I’m working on theory here, stay with me: Ben Affleck is the happiest man in Hollywood. And you know how I know that? He rarely looks happy at award shows. It’s like social media: the person who brags about being happy is miserable, the person who posts about being kind is usually a giant asshole, and the person who posts about “not wanting drama” is dramatic as f-ck. 

 

Ben doesn’t perform happiness for us because he’s just happy. You know who performs happiness? Tom Cruise. Always smiling and jumping and enthusiastic. Who do you think is happier in their real life: Tom Cruise or Ben Affleck?

 

I’m not one to point out anyone’s photo errors or typos (WHO AM I TO TALK) but I kind of love that there’s a young person working the E! social media beat who thinks Steve Martin is Martin Scorsese. I wish they hadn’t deleted, it was kind of performance art.

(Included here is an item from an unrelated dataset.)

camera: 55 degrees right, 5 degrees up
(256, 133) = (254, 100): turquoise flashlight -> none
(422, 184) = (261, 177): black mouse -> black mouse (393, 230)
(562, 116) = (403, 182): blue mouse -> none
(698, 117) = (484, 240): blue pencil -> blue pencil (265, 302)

Apparently this is Steve Martin with Jo Koy
Apparently this is Steve Martin with Jo Koy
 

Leonardo DiCaprio is wearing his hair longer than usual right now and it’s kind of giving hot? (Lainey is yelling at me right now lol.) Leo looks great with long hair and great with short hair (he was never hotter than in The Departed, that’s science) but he insists on wearing it mid-length. Alternatively, he looks the same as always but seems hotter because he is genuinely showing up for Lily Gladstone at every turn and while it’s what good coworkers do, not a lot of men in his position do it.

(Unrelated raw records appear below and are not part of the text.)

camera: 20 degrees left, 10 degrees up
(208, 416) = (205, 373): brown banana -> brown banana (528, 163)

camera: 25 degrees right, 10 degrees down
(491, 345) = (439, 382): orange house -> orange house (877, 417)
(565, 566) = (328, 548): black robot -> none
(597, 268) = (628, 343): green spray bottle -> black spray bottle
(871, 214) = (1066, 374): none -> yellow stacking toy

So I debated posting about this because it’s dark as f-ck but as someone who has worked in media for almost 20 years, f-cking yikes. This is giving me Heath Ledger flashbacks, back when it wasn’t just lower-tier tabloids that ran stories like this. 

 

The Last of Heath, in Vanity Fair, was awful to Michelle Williams. More recently, Rolling Stone wrote a piece about Taylor Hawking that many people found offside (particularly as early reports about drugs found in his hotel room came out wrong and strong – there was nothing there). When someone dies as a result of drug use, there’s a kind of fake hand-wringing but also the implication that they aren’t entitled to privacy. I’m not saying celebrities need to be canonized after their death but if there is a great truth to be told, do you think US Weekly is telling it?